Fluoroscopic data were available for 89 of 90 cases (98.8%). Surgeon 1 had an average fluoroscopic time of 18.51 seconds, radiation dose of 2.396 mGy, and tech experience of 13.06 years. Surgeon 2 had an average fluoroscopic time of 15.63 seconds, radiation dose of 2.139 mGy, and tech experience of 23.69 years. Surgeon 3 had an average fluoroscopic time of 11.06 seconds, radiation dose of 1.462 mGy, and tech experience of 16.03 years. The dosimeter results were 8, 5, and <1 mrem, respectively, for each surgeon. The mean total radiation dose per case for all surgeons was 2.00 mGy (±1.31), and there was no correlation between radiation dose and radiologic tech experience (0.089, P > .05) or radiation dose and patients' body mass index (0.260, P = .014).

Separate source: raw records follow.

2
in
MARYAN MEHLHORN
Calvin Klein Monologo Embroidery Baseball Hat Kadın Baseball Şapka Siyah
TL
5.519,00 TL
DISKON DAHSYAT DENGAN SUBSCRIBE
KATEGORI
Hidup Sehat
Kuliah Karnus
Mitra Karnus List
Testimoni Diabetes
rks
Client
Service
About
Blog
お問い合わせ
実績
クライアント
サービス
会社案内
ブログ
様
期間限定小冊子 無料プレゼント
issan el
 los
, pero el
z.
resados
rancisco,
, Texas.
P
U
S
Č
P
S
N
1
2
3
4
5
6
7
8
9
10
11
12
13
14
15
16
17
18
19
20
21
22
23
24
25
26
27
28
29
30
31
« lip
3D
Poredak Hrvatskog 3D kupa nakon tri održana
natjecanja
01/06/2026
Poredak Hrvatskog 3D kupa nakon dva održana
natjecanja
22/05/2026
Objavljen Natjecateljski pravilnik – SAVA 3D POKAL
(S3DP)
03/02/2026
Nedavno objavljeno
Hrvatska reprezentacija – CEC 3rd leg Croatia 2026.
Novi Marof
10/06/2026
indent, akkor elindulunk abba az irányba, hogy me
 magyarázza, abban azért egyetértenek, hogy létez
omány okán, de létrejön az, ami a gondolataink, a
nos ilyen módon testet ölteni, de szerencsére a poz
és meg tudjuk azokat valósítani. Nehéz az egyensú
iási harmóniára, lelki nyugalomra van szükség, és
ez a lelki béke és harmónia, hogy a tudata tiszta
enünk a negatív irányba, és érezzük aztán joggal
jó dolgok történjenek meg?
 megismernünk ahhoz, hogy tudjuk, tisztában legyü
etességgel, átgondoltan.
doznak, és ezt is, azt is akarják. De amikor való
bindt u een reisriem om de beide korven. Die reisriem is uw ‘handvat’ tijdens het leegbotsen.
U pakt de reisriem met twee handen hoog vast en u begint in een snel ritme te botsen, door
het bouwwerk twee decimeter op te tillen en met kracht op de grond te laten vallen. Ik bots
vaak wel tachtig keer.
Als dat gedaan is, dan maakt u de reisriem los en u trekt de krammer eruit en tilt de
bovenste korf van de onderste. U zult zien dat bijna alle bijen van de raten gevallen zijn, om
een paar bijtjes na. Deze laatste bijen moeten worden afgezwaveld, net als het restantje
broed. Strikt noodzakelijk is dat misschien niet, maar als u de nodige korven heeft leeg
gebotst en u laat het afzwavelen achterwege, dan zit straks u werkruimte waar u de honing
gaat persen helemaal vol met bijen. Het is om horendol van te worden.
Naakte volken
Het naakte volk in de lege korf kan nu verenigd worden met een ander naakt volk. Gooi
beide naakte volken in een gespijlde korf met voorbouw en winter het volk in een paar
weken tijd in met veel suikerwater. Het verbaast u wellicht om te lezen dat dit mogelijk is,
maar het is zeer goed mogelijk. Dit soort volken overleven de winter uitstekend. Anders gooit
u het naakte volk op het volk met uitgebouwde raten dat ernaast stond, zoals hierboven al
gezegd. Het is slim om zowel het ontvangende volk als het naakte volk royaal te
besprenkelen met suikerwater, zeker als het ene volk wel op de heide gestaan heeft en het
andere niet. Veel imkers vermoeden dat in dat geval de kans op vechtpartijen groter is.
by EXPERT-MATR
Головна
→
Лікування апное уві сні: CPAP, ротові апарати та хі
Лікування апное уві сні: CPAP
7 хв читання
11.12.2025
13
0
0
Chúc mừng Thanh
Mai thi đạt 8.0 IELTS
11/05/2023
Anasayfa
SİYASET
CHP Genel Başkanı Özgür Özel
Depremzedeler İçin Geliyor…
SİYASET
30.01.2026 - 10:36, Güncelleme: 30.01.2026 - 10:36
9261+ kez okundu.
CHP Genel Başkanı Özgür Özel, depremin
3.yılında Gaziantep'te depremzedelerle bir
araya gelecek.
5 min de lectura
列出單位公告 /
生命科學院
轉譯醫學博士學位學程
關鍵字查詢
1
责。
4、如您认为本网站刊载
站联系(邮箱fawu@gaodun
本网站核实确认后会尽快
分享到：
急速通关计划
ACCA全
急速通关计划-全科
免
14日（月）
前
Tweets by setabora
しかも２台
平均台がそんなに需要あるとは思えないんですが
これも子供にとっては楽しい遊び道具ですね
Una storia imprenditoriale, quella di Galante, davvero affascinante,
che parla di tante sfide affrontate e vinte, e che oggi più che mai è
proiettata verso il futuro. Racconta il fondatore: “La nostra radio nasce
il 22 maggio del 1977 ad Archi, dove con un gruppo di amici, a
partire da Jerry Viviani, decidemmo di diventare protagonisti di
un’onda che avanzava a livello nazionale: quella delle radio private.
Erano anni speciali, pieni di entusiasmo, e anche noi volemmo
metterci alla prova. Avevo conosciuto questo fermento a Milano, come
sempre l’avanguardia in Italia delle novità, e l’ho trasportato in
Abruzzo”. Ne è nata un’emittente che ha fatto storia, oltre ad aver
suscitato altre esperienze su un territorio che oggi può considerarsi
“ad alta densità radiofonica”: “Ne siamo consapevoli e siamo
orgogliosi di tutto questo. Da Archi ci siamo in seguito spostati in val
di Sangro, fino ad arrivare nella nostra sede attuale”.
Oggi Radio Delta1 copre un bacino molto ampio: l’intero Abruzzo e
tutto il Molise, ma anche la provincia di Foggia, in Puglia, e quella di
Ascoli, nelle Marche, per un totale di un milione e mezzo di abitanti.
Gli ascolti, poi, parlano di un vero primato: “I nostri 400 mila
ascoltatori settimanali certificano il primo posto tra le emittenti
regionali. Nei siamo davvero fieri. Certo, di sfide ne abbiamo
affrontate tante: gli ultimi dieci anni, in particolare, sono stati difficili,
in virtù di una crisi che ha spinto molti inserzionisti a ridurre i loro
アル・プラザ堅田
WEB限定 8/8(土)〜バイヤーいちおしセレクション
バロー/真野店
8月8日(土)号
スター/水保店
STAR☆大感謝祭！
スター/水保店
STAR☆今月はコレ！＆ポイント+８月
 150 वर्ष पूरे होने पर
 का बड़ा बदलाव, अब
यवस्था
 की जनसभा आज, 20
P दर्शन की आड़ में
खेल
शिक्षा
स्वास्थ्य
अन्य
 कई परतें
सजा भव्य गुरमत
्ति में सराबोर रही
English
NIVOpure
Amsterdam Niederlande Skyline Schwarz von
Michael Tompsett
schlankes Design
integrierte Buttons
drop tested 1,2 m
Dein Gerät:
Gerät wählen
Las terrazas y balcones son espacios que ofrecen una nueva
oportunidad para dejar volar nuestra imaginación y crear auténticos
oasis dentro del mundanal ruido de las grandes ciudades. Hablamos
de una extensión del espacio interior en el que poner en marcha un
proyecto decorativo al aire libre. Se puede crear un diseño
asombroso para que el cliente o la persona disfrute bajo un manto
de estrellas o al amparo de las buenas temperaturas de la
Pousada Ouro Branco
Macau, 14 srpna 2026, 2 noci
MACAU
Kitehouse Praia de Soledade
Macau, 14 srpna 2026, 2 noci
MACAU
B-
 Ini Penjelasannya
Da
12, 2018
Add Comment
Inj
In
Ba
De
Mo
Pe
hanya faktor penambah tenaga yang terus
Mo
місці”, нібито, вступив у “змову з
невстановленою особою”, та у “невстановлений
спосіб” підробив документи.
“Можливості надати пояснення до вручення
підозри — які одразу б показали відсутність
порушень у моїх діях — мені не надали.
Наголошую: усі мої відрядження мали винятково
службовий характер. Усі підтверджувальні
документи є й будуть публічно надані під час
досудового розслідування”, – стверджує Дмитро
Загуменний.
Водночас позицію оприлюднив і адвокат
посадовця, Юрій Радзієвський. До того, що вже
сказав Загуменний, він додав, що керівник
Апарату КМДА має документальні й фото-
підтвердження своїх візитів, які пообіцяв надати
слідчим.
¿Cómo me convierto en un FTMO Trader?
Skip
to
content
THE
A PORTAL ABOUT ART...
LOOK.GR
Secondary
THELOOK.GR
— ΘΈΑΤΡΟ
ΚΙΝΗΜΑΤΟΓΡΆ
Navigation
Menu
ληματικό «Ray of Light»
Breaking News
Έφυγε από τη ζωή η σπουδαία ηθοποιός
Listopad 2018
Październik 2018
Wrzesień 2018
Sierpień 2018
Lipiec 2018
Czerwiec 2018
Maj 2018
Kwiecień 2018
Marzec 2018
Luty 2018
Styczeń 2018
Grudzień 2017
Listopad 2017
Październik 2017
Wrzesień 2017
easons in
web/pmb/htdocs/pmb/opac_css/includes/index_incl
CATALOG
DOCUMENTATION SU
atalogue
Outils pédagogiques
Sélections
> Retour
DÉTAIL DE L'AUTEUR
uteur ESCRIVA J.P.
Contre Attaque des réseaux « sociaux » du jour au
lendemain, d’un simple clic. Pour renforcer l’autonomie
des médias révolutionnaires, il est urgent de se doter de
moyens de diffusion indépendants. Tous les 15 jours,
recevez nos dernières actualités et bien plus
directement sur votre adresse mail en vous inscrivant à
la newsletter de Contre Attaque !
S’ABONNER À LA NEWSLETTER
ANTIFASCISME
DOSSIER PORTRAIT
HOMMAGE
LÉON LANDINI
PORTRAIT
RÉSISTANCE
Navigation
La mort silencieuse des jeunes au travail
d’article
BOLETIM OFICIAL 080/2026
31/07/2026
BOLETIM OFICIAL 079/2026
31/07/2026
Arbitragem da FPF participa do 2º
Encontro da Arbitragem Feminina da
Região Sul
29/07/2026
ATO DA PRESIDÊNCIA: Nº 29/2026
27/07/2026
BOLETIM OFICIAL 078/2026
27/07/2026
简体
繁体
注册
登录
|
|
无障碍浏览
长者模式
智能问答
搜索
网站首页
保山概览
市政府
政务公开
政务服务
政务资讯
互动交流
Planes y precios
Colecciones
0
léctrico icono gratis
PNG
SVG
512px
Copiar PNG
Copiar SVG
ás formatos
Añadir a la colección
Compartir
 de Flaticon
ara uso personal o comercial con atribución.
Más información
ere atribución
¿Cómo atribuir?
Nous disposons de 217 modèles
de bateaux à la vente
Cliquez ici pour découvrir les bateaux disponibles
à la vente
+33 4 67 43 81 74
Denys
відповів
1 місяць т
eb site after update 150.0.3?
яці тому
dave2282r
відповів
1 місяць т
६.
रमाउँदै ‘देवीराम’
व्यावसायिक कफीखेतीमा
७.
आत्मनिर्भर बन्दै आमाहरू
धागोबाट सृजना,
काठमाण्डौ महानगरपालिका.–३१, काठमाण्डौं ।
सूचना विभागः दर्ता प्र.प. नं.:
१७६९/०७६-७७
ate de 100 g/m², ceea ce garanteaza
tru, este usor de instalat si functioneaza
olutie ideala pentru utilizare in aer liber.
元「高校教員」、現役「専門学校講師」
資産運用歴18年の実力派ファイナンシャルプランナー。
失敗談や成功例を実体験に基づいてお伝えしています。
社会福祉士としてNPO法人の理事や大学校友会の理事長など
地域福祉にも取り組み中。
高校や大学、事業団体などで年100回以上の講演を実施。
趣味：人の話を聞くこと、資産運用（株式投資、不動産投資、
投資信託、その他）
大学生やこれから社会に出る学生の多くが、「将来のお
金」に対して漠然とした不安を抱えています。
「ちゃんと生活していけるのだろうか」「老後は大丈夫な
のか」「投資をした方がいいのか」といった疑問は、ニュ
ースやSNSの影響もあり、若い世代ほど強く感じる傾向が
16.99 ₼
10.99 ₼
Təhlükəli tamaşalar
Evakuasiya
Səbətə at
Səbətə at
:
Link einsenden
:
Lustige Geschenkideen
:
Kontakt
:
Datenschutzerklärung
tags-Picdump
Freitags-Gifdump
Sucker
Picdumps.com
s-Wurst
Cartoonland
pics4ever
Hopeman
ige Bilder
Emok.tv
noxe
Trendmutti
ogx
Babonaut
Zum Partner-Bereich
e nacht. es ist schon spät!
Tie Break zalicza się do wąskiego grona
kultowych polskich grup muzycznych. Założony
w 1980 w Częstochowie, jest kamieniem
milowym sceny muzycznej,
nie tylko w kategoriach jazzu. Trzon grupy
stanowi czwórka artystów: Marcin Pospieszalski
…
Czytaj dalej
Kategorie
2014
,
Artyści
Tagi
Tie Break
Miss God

Each surgeon would need to perform >300,000 DAA THAs to exceed the 800-mGy cataract threshold dose. The decision to wear protective glasses should be at the surgeon's discretion; however, the findings in this study show a very low radiation dose to the surgeon's eye regardless of radiologic tech experience or patient's body mass index.
在过去十年中,全髋关节置换术(THA)直接前路入路(DAA)的应用有所增加,术中常使用荧光透视来确认植入物位置、腿长和偏移量。已公布辐射暴露阈值约800 mGy时存在白内障风险。我们推测在荧光透视辅助DAA全髋关节置换术中外科医生眼睛的暴露量将远低于这些已公布的阈值。
三位经验丰富的骨科医生连续进行了30例荧光透视辅助DAA THA手术。在每个手术过程中,外科医生佩戴头盔式剂量仪。连续完成30例手术后,对剂量仪进行分析。然后完成病历审查以获取为每个病例保存的荧光透视数据,包括荧光透视时间、总辐射剂量和放射技术经验。
90例病例中的89例(98.8%)有荧光透视数据。外科医生1的平均荧光透视时间为18.51秒,辐射剂量为2.396 mGy,技术经验为13.06年。外科医生2的平均荧光透视时间为15.63秒,辐射剂量为2.139 mGy,技术经验为23.69年。外科医生3的平均荧光透视时间为11.06秒,辐射剂量为1.462 mGy,技术经验为16.03年。每位外科医生的剂量仪结果分别为8、5和<1 mrem。所有外科医生每例手术的平均总辐射剂量为2.00 mGy(±1.31),辐射剂量与放射技术经验之间无相关性(0.089,P>.05),辐射剂量与患者体重指数之间也无相关性(0.260,P = .014)。
每位外科医生需要进行超过300,000例DAA THA手术才会超过800 mGy的白内障阈值剂量。是否佩戴防护眼镜应由外科医生自行决定;然而,本研究结果表明,无论放射技术经验或患者体重指数如何,外科医生眼睛所受辐射剂量都非常低。